The visible has been and still remains the principle human source of information about the world. When we can see we can orientate ourselves. Even perceptions coming from other senses are often translated into visual terms, when we say “I see” we really mean “I understand”, and the sensation of vertigo originates in the ear but is experienced as a visual spatial confusion.
Thanks to the visible we recognise space as the precondition for physical existence. The visible brings the world to us. But at the same time it reminds us ceaselessly that it is a world in which we risk to be lost. The visible with its space also takes the world away from us. Nothing is more two-faced.
The visible implies an eye, it is the stuff of the relation between seen and seer. Yet the seer, when human, is conscious of what the eye cannot and will never see because of time and distance. The visible both includes us because we can see and excludes us because we cannot be everywhere. The visible consists of the seen which, even when it is threatening, confirms our existence, and of the unseen which defies that existence. The desire to see something like the sun setting behind the horizon, the stars on a clear night or heat haze in the dessert, has a deep ontological basis.
To this human ambiguity of the visible one then has to add the visual experience of absence, whereby we no longer see what we saw. We face a disappearance. And a struggle ensues to prevent what has disappeared, what has become invisible, falling into the negation of the unseen, defying our existence. Thus, the visible produces faith in the reality of the invisible and provokes the development of an inner eye which retains and assembles and arranges, as if in an interior, as if what has been seen may be forever partly protected against an ambush of space, which is absence.
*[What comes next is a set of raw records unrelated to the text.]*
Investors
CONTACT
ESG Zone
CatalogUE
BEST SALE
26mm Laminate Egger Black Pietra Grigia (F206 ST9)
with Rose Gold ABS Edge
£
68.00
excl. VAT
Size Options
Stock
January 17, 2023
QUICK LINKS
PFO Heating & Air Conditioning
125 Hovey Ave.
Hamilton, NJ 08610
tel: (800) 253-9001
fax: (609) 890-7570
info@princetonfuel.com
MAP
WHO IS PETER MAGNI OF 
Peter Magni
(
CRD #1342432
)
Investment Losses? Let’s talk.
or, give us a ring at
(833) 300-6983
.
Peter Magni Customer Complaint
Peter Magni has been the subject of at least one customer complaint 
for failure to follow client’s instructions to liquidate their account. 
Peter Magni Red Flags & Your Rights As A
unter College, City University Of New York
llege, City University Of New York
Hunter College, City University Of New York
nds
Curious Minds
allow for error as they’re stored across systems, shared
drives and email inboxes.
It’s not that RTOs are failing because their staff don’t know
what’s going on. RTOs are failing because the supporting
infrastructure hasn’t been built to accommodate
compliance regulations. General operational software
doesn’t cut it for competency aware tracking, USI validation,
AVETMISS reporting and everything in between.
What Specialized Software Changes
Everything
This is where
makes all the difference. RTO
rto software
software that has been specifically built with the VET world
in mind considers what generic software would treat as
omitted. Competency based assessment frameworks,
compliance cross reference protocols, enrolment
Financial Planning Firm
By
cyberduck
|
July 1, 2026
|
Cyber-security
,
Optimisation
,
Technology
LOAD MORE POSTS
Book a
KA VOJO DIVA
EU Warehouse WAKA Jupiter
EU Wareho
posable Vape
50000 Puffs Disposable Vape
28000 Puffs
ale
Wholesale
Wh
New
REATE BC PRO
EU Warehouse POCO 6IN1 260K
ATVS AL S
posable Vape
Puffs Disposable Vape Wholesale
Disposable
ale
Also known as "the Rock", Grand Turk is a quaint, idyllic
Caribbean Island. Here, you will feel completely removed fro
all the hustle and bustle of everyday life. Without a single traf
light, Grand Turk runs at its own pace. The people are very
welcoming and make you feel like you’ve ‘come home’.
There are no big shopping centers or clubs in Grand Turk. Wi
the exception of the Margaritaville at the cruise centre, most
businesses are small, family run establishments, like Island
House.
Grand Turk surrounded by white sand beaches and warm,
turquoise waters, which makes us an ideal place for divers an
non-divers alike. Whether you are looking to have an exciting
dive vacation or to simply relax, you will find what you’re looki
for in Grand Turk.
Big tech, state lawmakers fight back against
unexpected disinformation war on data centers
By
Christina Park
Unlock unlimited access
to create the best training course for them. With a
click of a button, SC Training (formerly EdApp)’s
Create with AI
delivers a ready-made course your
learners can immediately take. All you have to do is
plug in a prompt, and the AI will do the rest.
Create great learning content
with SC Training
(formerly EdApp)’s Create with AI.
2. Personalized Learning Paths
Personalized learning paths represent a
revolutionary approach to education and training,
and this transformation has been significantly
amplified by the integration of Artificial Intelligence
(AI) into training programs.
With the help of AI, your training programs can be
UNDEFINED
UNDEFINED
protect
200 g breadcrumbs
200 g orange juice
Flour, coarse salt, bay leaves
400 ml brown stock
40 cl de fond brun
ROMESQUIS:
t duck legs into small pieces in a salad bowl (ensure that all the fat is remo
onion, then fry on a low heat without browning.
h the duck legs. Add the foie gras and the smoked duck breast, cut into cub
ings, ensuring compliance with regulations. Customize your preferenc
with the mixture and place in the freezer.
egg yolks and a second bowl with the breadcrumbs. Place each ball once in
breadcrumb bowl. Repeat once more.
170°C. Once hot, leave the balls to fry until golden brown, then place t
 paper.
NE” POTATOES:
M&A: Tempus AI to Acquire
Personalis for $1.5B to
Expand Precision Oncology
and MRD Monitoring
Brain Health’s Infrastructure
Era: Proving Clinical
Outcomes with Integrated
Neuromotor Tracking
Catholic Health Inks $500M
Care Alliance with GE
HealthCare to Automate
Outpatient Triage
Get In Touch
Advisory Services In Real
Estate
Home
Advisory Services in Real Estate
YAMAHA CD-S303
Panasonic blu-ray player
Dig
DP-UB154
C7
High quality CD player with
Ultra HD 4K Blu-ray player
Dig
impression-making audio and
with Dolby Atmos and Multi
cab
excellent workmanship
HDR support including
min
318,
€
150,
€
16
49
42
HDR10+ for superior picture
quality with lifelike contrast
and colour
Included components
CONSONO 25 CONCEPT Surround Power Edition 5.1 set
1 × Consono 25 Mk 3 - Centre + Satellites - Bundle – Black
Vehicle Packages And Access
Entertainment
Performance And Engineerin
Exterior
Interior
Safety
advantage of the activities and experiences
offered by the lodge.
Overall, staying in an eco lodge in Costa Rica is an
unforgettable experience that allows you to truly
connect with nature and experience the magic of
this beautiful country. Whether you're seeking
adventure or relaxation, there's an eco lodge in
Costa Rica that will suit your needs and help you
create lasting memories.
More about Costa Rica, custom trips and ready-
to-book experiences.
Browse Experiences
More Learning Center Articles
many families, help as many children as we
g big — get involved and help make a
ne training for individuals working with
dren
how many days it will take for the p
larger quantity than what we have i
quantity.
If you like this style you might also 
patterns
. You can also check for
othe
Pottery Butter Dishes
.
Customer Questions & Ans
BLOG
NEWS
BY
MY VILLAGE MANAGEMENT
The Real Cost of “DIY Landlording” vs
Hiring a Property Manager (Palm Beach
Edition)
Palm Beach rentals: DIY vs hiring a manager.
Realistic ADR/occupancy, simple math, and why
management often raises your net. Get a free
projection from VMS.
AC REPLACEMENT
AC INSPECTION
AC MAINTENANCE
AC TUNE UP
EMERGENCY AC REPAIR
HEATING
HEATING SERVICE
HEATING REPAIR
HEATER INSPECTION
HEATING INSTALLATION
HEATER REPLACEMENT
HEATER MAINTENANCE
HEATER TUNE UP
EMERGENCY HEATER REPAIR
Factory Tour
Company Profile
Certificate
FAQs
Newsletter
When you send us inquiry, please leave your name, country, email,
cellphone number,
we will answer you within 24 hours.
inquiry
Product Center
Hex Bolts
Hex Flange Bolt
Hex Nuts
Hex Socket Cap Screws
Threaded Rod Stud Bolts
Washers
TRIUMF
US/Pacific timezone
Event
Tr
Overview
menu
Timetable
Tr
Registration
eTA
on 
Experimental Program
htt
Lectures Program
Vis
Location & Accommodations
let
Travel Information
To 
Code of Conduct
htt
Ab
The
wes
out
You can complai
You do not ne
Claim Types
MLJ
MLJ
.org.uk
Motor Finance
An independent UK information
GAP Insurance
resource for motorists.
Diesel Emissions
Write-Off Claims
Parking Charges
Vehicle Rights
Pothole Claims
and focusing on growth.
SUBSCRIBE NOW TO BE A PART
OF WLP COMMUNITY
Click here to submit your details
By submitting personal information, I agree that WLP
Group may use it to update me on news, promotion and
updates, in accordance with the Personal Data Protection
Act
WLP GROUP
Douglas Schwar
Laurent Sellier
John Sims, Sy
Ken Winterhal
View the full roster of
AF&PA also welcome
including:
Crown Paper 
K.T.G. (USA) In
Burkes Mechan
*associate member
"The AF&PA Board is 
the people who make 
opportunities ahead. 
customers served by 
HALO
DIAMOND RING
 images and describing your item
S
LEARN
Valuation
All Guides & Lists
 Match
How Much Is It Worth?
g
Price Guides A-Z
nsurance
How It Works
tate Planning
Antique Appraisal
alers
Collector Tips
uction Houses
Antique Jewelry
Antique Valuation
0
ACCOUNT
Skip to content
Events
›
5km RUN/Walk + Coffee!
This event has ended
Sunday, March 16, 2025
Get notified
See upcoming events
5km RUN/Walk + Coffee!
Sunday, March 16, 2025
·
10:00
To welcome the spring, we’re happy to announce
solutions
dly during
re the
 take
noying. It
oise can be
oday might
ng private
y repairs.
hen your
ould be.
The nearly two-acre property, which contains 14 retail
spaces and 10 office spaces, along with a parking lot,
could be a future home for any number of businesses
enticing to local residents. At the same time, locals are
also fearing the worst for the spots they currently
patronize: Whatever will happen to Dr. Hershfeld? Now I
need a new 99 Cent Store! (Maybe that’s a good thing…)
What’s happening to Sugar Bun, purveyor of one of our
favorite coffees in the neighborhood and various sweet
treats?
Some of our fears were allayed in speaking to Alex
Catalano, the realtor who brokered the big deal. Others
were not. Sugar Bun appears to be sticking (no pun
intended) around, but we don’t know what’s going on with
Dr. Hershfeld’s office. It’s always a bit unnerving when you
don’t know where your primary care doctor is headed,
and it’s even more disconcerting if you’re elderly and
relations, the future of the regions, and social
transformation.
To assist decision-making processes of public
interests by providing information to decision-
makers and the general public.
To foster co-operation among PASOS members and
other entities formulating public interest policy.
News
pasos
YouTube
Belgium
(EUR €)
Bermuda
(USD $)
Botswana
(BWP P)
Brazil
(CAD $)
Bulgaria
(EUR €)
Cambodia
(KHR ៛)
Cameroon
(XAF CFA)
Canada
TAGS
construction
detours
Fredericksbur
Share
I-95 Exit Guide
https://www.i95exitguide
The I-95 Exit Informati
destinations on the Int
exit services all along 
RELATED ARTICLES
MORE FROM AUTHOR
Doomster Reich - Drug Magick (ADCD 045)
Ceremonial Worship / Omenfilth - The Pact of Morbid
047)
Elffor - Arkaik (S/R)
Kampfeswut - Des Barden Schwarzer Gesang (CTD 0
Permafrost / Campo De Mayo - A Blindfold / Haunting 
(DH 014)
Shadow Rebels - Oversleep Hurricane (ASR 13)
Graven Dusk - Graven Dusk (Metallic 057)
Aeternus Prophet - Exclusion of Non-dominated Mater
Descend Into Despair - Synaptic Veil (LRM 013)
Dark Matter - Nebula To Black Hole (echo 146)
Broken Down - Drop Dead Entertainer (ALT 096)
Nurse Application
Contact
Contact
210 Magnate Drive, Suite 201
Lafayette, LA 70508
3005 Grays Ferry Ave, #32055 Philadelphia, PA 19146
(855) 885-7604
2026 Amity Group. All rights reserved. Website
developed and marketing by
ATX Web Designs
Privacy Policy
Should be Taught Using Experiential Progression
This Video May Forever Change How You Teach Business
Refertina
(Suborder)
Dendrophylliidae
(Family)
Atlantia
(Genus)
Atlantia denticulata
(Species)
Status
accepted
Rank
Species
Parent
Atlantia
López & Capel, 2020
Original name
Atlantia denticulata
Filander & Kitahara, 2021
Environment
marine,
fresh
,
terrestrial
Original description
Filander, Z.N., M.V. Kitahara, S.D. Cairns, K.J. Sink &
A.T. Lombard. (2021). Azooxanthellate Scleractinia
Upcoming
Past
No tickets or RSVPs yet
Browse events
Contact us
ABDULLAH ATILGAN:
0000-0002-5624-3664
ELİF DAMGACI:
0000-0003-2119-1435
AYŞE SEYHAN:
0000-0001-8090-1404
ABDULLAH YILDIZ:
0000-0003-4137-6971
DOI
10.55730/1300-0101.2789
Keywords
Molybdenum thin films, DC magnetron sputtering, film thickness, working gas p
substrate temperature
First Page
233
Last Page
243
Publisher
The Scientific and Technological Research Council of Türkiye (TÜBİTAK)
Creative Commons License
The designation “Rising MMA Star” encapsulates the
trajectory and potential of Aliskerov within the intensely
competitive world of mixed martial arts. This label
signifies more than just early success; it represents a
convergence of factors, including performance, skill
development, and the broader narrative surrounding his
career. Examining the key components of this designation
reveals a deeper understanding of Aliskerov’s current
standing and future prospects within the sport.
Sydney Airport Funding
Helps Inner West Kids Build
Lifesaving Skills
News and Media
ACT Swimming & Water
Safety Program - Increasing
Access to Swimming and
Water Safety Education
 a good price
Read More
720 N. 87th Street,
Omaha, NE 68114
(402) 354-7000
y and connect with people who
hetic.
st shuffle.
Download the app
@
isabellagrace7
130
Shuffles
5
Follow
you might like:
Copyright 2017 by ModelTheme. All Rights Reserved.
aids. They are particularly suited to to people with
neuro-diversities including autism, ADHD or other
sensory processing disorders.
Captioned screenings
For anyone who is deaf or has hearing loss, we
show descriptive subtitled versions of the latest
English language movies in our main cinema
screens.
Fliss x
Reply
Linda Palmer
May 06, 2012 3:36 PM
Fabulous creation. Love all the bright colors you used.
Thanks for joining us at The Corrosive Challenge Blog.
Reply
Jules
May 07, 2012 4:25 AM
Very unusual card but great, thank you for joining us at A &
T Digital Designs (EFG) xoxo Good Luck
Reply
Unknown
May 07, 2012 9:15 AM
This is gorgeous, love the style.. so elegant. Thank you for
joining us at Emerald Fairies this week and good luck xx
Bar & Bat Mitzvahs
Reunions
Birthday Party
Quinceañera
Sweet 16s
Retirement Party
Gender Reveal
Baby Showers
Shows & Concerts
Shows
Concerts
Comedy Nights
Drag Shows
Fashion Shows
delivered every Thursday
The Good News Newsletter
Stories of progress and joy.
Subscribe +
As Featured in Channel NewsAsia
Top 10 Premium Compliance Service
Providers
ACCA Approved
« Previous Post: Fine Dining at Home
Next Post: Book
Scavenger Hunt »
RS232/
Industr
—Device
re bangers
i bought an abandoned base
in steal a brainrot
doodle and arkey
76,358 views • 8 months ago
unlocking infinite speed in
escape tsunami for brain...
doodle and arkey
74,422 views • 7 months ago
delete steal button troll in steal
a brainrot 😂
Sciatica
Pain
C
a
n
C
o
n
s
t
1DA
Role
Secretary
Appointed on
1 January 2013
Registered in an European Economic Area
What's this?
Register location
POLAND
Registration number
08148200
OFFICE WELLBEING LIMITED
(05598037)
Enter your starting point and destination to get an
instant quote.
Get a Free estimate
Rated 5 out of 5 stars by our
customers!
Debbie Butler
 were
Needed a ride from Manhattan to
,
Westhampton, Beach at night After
Both life itself and the visible owe their existence to light. Neither the optical explanation of visual perception nor the evolutionist theory of the slow, hazardous development of the eye in response to the stimulus of light dissolve the enigma that at a certain moment appearances were revealed as appearances.
Theories and observations of visual perception have been the main source of inspiration for computer vision (also called machine vision, or computational vision). Special hardware structures and software algorithms provide machines with the capability to interpret the images coming from a camera or a sensor. Artificial Visual Perception has long been used in the computer industry and is now entering the domains of automotive and robotics.
Areas of artificial intelligence deal with autonomous planning or deliberation for robotical systems to navigate through an environment. A detailed understanding of these environments is required to navigate through them. Information about the environment could be provided by a computer vision system, acting as a vision sensor and providing high-level information about the environment and the robot.
Artificial intelligence and computer vision share other topics such as pattern recognition and learning techniques. Consequently, computer vision is sometimes seen as a part of the artificial intelligence field or the computer science field in general.